The historic ruins of Monasterboice are of an early Christian settlement in County Louth in Ireland, north of Drogheda. Founded in the late 5th century by Saint Buite (who died around 521), it was an important religious centre until the establishment of nearby Mellifont Abbey by the Cistercians in 1142. The settlement was captured by invading Vikings in 968 AD, who were then comprehensively expelled by Donal, the Irish High King of Tara.
On the site, visitors can discover an old graveyard, two churches and a sundial but Monasterboice is most famous for its spectacular high crosses. Inside the ruins stands the impressive Muiredach's High Cross (5.5 metres high), regarded as the finest high cross in the whole of Ireland. It features biblical carvings of both the Old and New Testaments of the Bible and a copy is held in the Victoria and Albert Museum in London.
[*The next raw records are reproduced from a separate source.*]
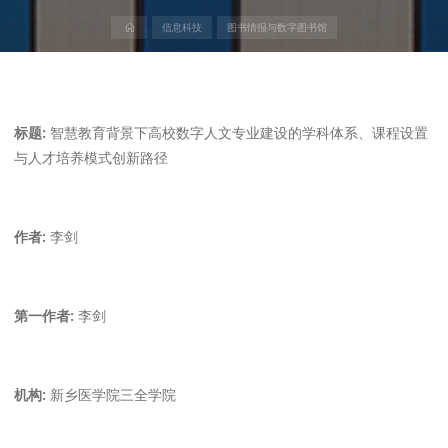
首
信息科技
图书情报与数字图书馆
页
标题:
智慧教育背景下高校数字人文专业建设的学科体系、课程设置
与人才培养模式创新路径
作者:
李剑
第一作者:
李剑
机构:
新乡医学院三全学院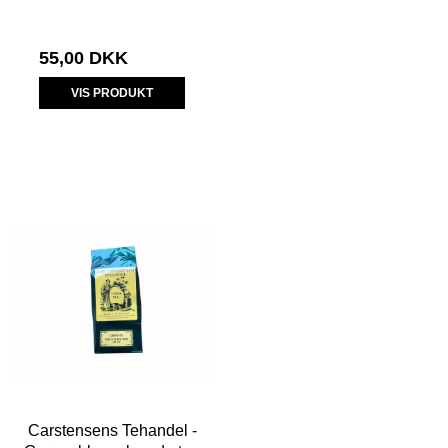
55,00 DKK
VIS PRODUKT
Carstensens Tehandel -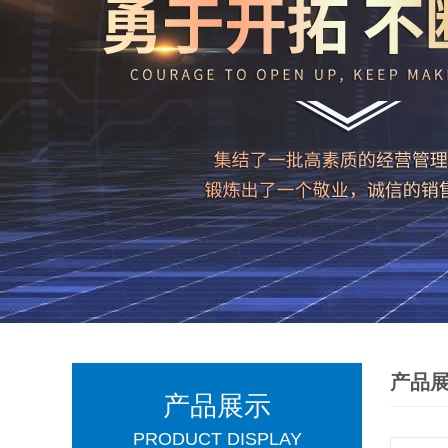
产品
产品展示
PRODUCT DISPLAY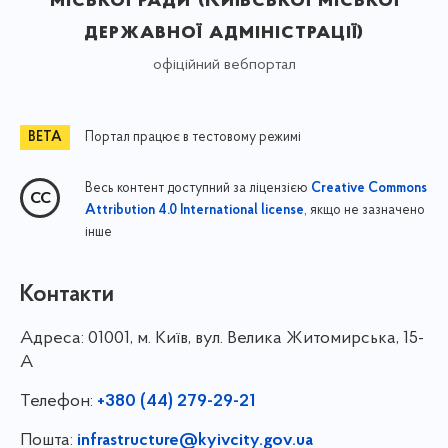
державної адміністрації)
офіційний вебпортал
Портал працює в тестовому режимі
Весь контент доступний за ліцензією
Creative Commons
, якщо не зазначено
Attribution 4.0 International license
інше
Контакти
Адреса:
01001, м. Київ, вул. Велика Житомирська, 15-
А
Телефон:
+380 (44) 279-29-21
Пошта:
infrastructure@kyivcity.gov.ua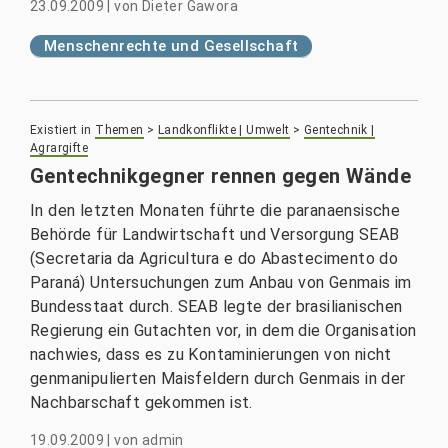
23.09.2009
|
von
Dieter Gawora
Menschenrechte und Gesellschaft
Existiert in
Themen
>
Landkonflikte | Umwelt
>
Gentechnik |
Agrargifte
Gentechnikgegner rennen gegen Wände
In den letzten Monaten führte die paranaensische
Behörde für Landwirtschaft und Versorgung SEAB
(Secretaria da Agricultura e do Abastecimento do
Paraná) Untersuchungen zum Anbau von Genmais im
Bundesstaat durch. SEAB legte der brasilianischen
Regierung ein Gutachten vor, in dem die Organisation
nachwies, dass es zu Kontaminierungen von nicht
genmanipulierten Maisfeldern durch Genmais in der
Nachbarschaft gekommen ist.
19.09.2009
|
von
admin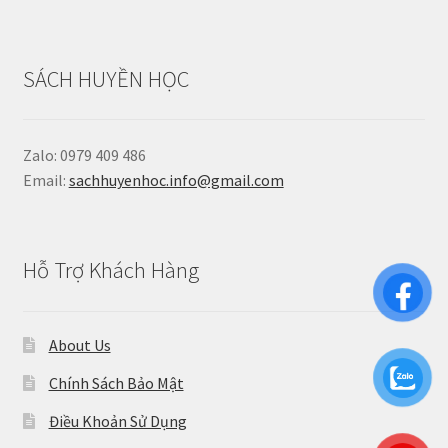
SÁCH HUYỀN HỌC
Zalo: 0979 409 486
Email:
sachhuyenhoc.info@gmail.com
Hỗ Trợ Khách Hàng
About Us
Chính Sách Bảo Mật
Điều Khoản Sử Dụng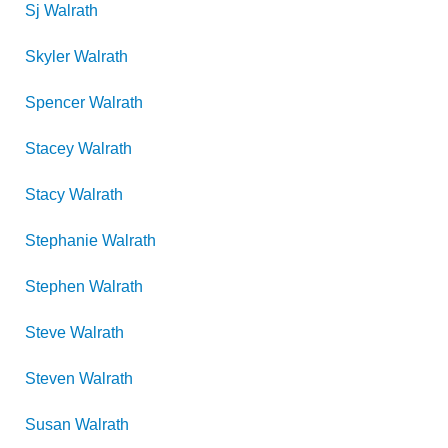
Sj
Walrath
Skyler
Walrath
Spencer
Walrath
Stacey
Walrath
Stacy
Walrath
Stephanie
Walrath
Stephen
Walrath
Steve
Walrath
Steven
Walrath
Susan
Walrath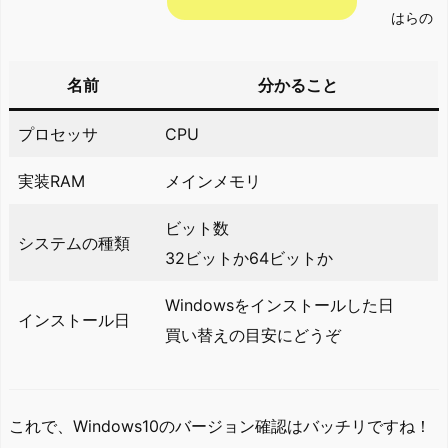
はらの
名前
分かること
プロセッサ
CPU
実装RAM
メインメモリ
ビット数
システムの種類
32ビットか64ビットか
Windowsをインストールした日
インストール日
買い替えの目安にどうぞ
これで、Windows10のバージョン確認はバッチリですね！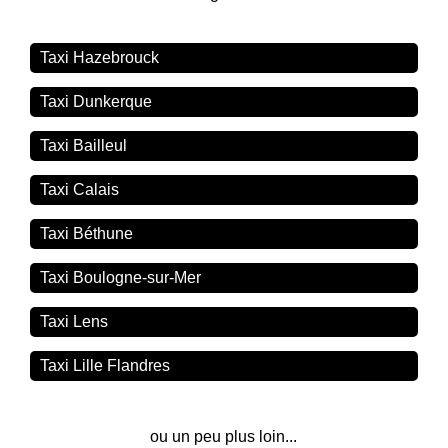
Taxi Hazebrouck
Taxi Dunkerque
Taxi Bailleul
Taxi Calais
Taxi Béthune
Taxi Boulogne-sur-Mer
Taxi Lens
Taxi Lille Flandres
ou un peu plus loin...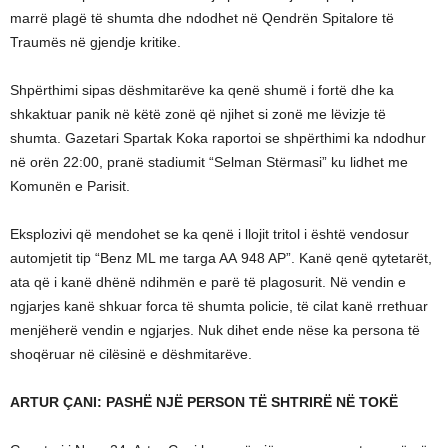
marrë plagë të shumta dhe ndodhet në Qendrën Spitalore të
Traumës në gjendje kritike.
Shpërthimi sipas dëshmitarëve ka qenë shumë i fortë dhe ka
shkaktuar panik në këtë zonë që njihet si zonë me lëvizje të
shumta. Gazetari Spartak Koka raportoi se shpërthimi ka ndodhur
në orën 22:00, pranë stadiumit “Selman Stërmasi” ku lidhet me
Komunën e Parisit.
Eksplozivi që mendohet se ka qenë i llojit tritol i është vendosur
automjetit tip “Benz ML me targa AA 948 AP”. Kanë qenë qytetarët,
ata që i kanë dhënë ndihmën e parë të plagosurit. Në vendin e
ngjarjes kanë shkuar forca të shumta policie, të cilat kanë rrethuar
menjëherë vendin e ngjarjes. Nuk dihet ende nëse ka persona të
shoqëruar në cilësinë e dëshmitarëve.
ARTUR ÇANI: PASHË NJË PERSON TË SHTRIRË NË TOKË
The crosses stand in the shadow of a magnificent round tower, about 35 metres high and divided into four or more stories inside, connected with ladders. The Monasterboice round tower was used as a watchtower and refuge for monks and valuables during times of Viking attack. In 1097, the interior is thought to have caught fire, an incident that destroyed many valuable manuscripts; the tower is currently closed to the public.
Visit Monasterboice to discover a lost world of Irish Christianity and explore the tranquil historic remains. Access to the site is across a minor road from the carpark. There are level, gravel-covered paths around the well-kept site, which has wheelchair access and toilet facilities. Guided tours of Monasterboice monastic site can be arranged on request.